UAE: Over 2,800 rare Islamic coins unveiled in Abu Dhabi

The treasure reveal regional and local history, signifying political changes, power struggles and the changing value placed on precious metals

Photo: Supplied
Photo: Supplied

Ismail Sebugwaawo

Published: Tue 9 Nov 2021, 12:17 PM

Last updated: Tue 9 Nov 2021, 12:29 PM

Louvre Abu Dhabi has unveiled a rare treasure of Islamic silver coins – the Hoard of Jazira – the subject of a major two-year project at the museum.

The museum will install a rare hoard, dating from the reign of King Shapur II (A.D. 309-379) until that of Abbasid Caliph Al Ma’mun (A.D. 813-833) and containing a large amount of medieval Islamic coins.

This hoard of 2,861 silver coins manufactured in the Eurasian continent is supplemented by 67 additional single coins in gold or gold alloy produced in the regions of the Mediterranean basin and Eurasia during a period of about 1,000 years (from the 6th to the 16th century).

The coins reveal regional and local history, signifying political changes, power struggles, and the changing value placed on precious metals throughout this period.

Leading on the curation of the Hoard of Jazira, Guilhem André, Chief Curator at Louvre Abu Dhabi, said, “This display will showcase a global monetary history. It highlights the trade, cultural exchanges and political dynamics revealing an interconnected world economy between distant regions. It testifies to the birth of Islamic coinage and its evolution.
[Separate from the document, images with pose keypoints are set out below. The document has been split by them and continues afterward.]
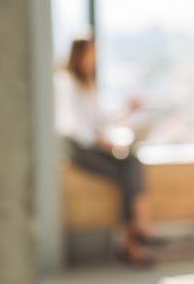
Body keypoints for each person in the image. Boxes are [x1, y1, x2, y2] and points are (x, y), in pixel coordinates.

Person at [55, 36, 158, 267]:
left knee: (131, 166)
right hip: (80, 149)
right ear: (80, 54)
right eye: (91, 53)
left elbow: (100, 121)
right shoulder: (67, 82)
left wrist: (127, 110)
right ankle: (138, 232)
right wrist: (106, 145)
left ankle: (133, 239)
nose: (94, 59)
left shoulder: (87, 83)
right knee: (130, 168)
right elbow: (79, 128)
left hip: (93, 144)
“The Sasanian drachmas, Umayyad dirhams, Abbasid silver coins, alongside the gold Byzantine solidus, the Genoese and Venetian gold coins, and more will prove how a simple coin can illustrate power relationships and rivalries among competing, growing empires well, as the emergence of major trade hubs.”

Theofanis Karafotias, Head of Preventive Conservation at Louvre Abu Dhabi, elaborated on the conservation process that had taken place before the public display, “The coins were not only conserved by the museum but also documented and digitised as well so that they could be studied in greater detail. We had to decide how to conserve each coin among the thousands – whether chemicals, an ultrasonic bath, or simple distilled water— considering which treatment would be the best, least intrusive way to reveal each coin’s face.”


This new presentation will be dedicated to the financial centres that came into existence during the medieval period and their monetary systems.

The diffusion of specific gold and silver coins and the trade of precious metals created the pre-conditions for the economy of the modern world, a practice which later had a considerable impact on the global economy.

The new display will shed light on the transcontinental trade of gold and silver. The stylistic development of these coins works as an indicator of their evolving values in accordance with time and shifting geographies.